**Action item**
Could you write out the entries below again, changing every "Letzter Beitrag" to "Neuester Beitrag" while keeping everything else the same and leaving out the pictures?

**Given information**

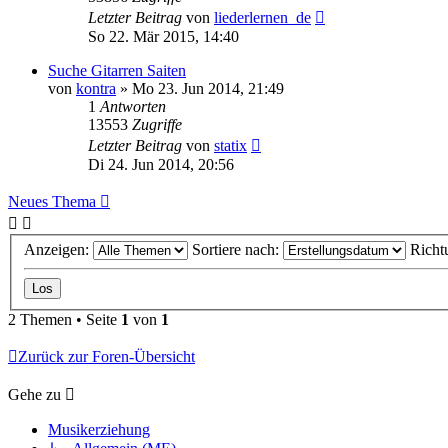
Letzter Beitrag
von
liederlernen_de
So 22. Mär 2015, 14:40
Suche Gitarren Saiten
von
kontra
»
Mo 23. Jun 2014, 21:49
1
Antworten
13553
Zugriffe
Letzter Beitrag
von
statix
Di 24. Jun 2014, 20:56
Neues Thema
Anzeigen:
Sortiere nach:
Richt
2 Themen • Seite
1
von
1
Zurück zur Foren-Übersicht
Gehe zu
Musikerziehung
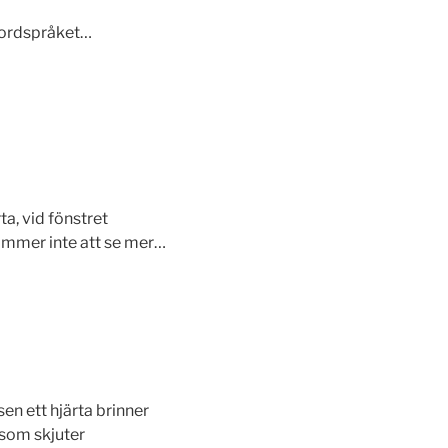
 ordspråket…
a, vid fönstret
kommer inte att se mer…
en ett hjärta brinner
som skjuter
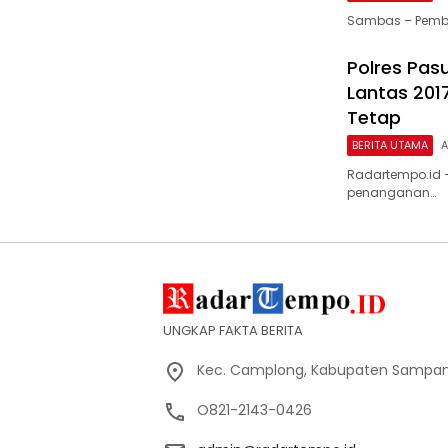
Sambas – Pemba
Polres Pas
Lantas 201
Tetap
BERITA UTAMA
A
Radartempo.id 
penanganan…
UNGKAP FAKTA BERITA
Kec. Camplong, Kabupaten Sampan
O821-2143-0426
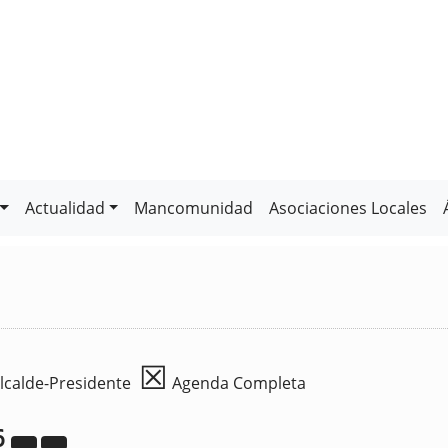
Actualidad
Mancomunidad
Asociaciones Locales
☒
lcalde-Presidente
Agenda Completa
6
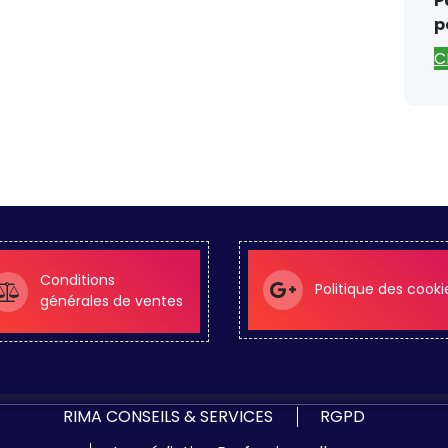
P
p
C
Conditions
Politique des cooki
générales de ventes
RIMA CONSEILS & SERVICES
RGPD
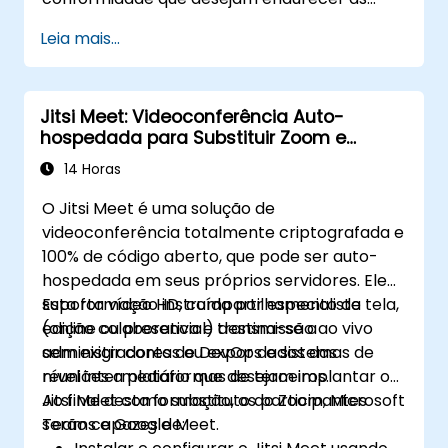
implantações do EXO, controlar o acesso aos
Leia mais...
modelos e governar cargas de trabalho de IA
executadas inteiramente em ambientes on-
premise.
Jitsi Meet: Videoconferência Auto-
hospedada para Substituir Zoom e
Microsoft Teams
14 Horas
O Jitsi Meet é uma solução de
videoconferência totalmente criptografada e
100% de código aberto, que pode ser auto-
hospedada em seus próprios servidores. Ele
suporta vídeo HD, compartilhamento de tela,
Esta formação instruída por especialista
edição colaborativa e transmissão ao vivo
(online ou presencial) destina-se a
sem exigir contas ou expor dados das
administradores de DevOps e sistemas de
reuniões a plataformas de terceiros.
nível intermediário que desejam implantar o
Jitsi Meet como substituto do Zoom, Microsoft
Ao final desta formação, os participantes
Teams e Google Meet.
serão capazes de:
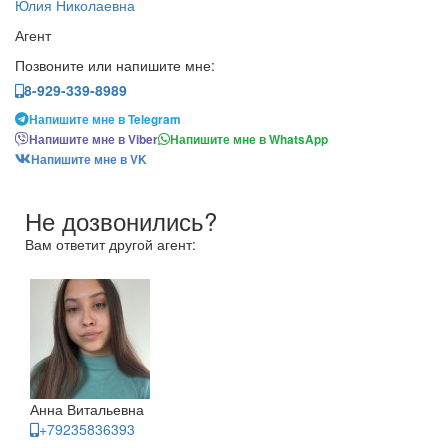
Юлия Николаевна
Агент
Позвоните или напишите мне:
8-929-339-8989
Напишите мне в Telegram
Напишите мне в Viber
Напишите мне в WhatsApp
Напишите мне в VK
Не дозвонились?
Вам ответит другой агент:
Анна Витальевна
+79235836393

**Answer area**
Neuester Beitrag
von
liederlernen_de
So 22. Mär 2015, 14:40
Suche Gitarren Saiten
von
kontra
»
Mo 23. Jun 2014, 21:49
1
Antworten
13553
Zugriffe
Neuester Beitrag
von
statix
Di 24. Jun 2014, 20:56
Neues Thema
Anzeigen:
Sortiere nach:
Richt
2 Themen • Seite
1
von
1
Zurück zur Foren-Übersicht
Gehe zu
Musikerziehung
 ordspråket…
a, vid fönstret
kommer inte att se mer…
en ett hjärta brinner
som skjuter
Sambas – Pemba
Polres Pas
Lantas 201
Tetap
BERITA UTAMA
A
Radartempo.id 
penanganan…
UNGKAP FAKTA BERITA
Kec. Camplong, Kabupaten Sampan
O821-2143-0426
Actualidad
Mancomunidad
Asociaciones Locales
☒
lcalde-Presidente
Agenda Completa
6
P
p
C
Conditions
Politique des cooki
générales de ventes
RIMA CONSEILS & SERVICES
RGPD
implantações do EXO, controlar o acesso aos
Leia mais...
modelos e governar cargas de trabalho de IA
executadas inteiramente em ambientes on-
premise.
Jitsi Meet: Videoconferência Auto-
hospedada para Substituir Zoom e
Microsoft Teams
14 Horas
O Jitsi Meet é uma solução de
videoconferência totalmente criptografada e
100% de código aberto, que pode ser auto-
hospedada em seus próprios servidores. Ele
suporta vídeo HD, compartilhamento de tela,
Esta formação instruída por especialista
edição colaborativa e transmissão ao vivo
(online ou presencial) destina-se a
sem exigir contas ou expor dados das
administradores de DevOps e sistemas de
reuniões a plataformas de terceiros.
nível intermediário que desejam implantar o
Jitsi Meet como substituto do Zoom, Microsoft
Ao final desta formação, os participantes
Teams e Google Meet.
serão capazes de:
Юлия Николаевна
Агент
Позвоните или напишите мне:
8-929-339-8989
Напишите мне в Telegram
Напишите мне в Viber
Напишите мне в WhatsApp
Напишите мне в VK
Не дозвонились?
Вам ответит другой агент:
Анна Витальевна
+79235836393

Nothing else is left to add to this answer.